Girl Talk is a national interactive mentoring program that prepares middle school girls, from an emotional perspective, for high school. The Weber School sophomores, juniors and seniors come to middle schools such as The Davis Academy and The Epstein School to meet with these young girls. With the help of the guidance counselor, Chere Stadler, at Weber, the high school students develop an outline of topics to discuss. Themes can include healthy relationships, body image and social media. At the ages of twelve and thirteen, young girls tend to struggle with these issues on a daily basis, and sometimes, it is comforting to have guidance from an older peer, much like a sister, who has already experienced these challenges.

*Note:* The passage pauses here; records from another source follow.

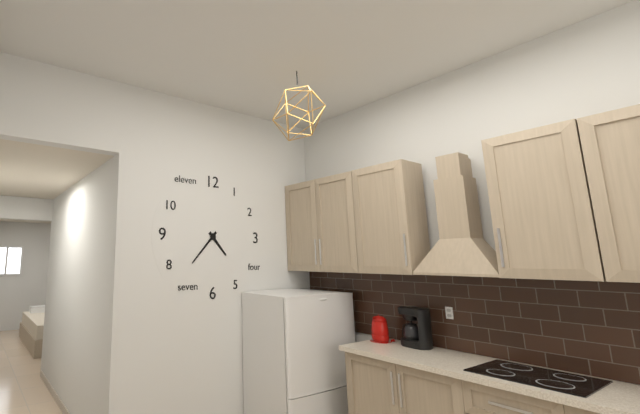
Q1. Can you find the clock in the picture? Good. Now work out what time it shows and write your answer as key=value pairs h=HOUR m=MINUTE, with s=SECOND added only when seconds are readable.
h=4 m=37
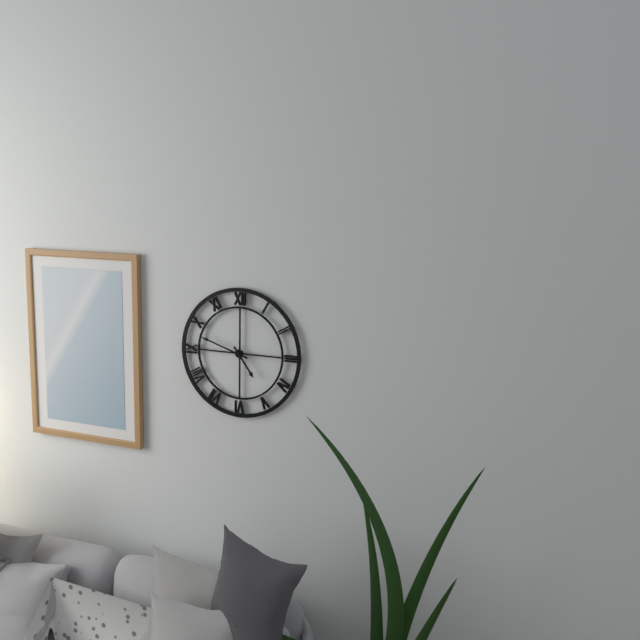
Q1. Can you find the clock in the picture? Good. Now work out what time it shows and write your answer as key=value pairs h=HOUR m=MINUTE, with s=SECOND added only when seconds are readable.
h=4 m=48
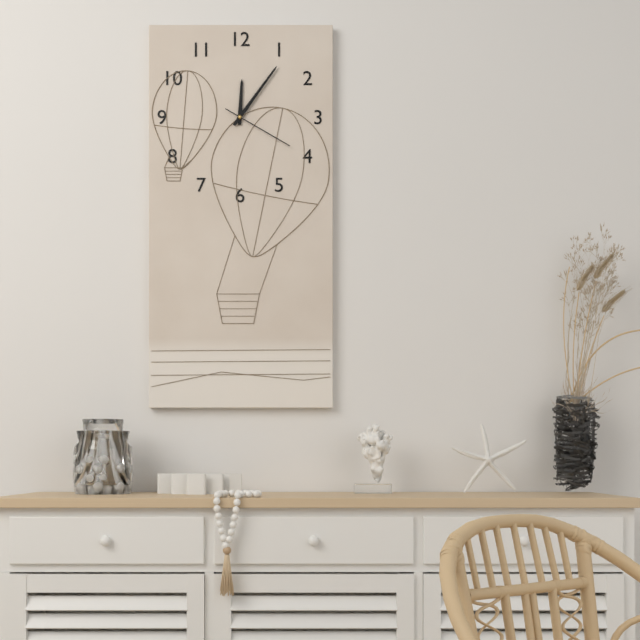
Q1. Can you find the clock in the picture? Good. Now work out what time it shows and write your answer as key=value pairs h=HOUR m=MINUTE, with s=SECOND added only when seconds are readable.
h=12 m=6 s=20
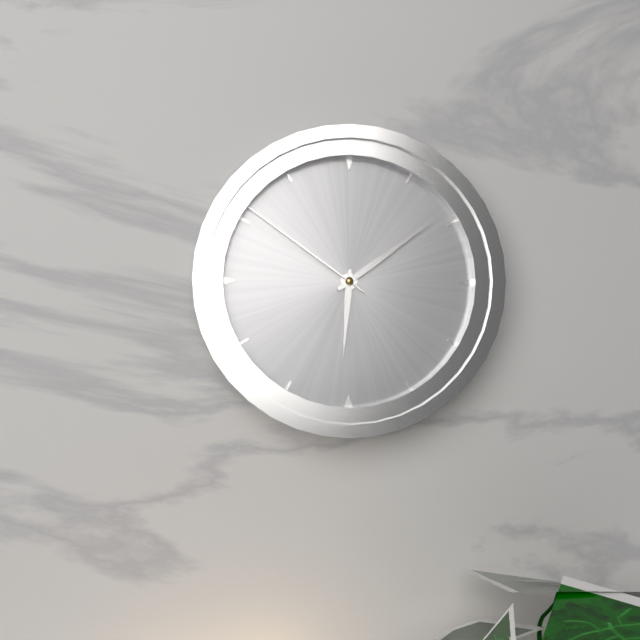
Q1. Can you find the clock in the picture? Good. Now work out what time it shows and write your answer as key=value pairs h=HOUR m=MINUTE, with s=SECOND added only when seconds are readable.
h=6 m=9 s=51
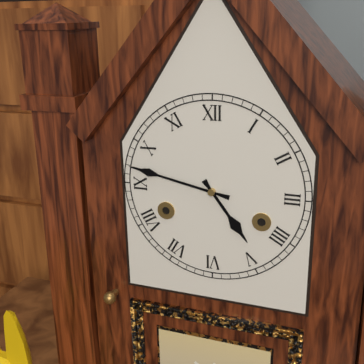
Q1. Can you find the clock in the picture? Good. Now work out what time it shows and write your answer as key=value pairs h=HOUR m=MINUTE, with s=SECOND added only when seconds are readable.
h=4 m=47
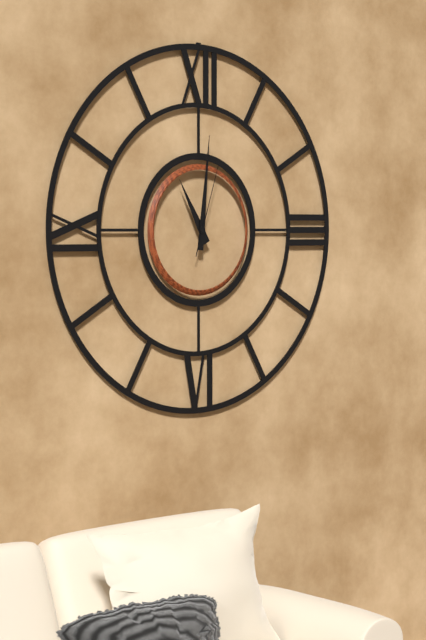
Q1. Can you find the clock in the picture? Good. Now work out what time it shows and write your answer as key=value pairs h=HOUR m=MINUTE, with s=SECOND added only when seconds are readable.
h=11 m=1 s=3
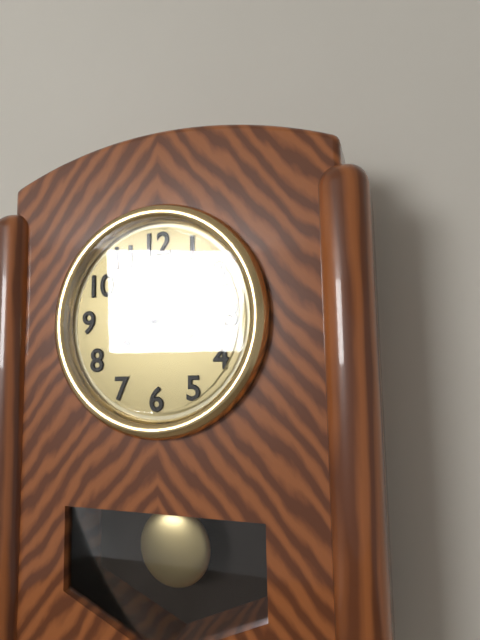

Chere Stadler, director of the Girl Talk program at Weber, gives her views on the importance of this program within the school, stating, “The middle school girls benefit from having a mentor from whom they can learn tools to overcome everyday challenges to being a girl in our society. The program allows the leaders to change the narrative through curriculum development and provides an opportunity to share and hone self-care tools that will last a lifetime.” Girl Talk is an organization that isn’t only present in the Jewish community, but all over The United States. Many girls struggle with the pressures of social media, and this program helps to alleviate some of the stress that comes from life in the twenty-first century.
The purpose of Girl Talk, from the National Leadership Board is “to help girls recognize various styles, characteristics and approaches of leadership and then give them the opportunity to put them into practice.” It becomes essential to emphasize lessons such as leadership skills and independence at a young age, while having mentors to help cultivate these morals. In each Girl Talk chapter, there are the general members and the leadership board members, who assess and instruct the general members. Weber leadership board member Sydney Glazman shares her views about the importance of implementing this program into the community, remarking, “Girl talk is so important in this day and age because a lot of girls think they are alone. Some girls have no one to talk to at home like an older sister or mom.” As our generation continues to expand in social media, innocent minds of young girls may be consumed with peer pressure, anxiety, self esteem and depression.
Not only is the program influential on middle school girls, but also on the mentors themselves. To gain the general or leadership board role, each girl has to be notably qualified for the position. Glazman mentions characteristics of an ideal mentor, stating, “Leaders must have confidence in themselves before applying for a leadership position. Confidence is a huge characteristic that most teenage girls don’t have. In addition, the leaders have to know how to be sensitive to their middle schoolers problems.” Stadler was also asked what important characteristics for a mentor are, and she states, “Girl Talk leaders must hit the ground running and should present solid communication skills – both verbal and nonverbal, self-confidence, and an understanding of appropriate role modeling as evidenced by their participation in a group interview.” The program gives the comfort to middle school girls that they do not necessarily receive at home. It is essential to gain this time with a mentor as a young girl, because the life lessons taught can truly help guide them through their future. Spreading the program to schools all over the world will benefit girls of every age, and teach them that they are not alone with the many challenges they face growing up.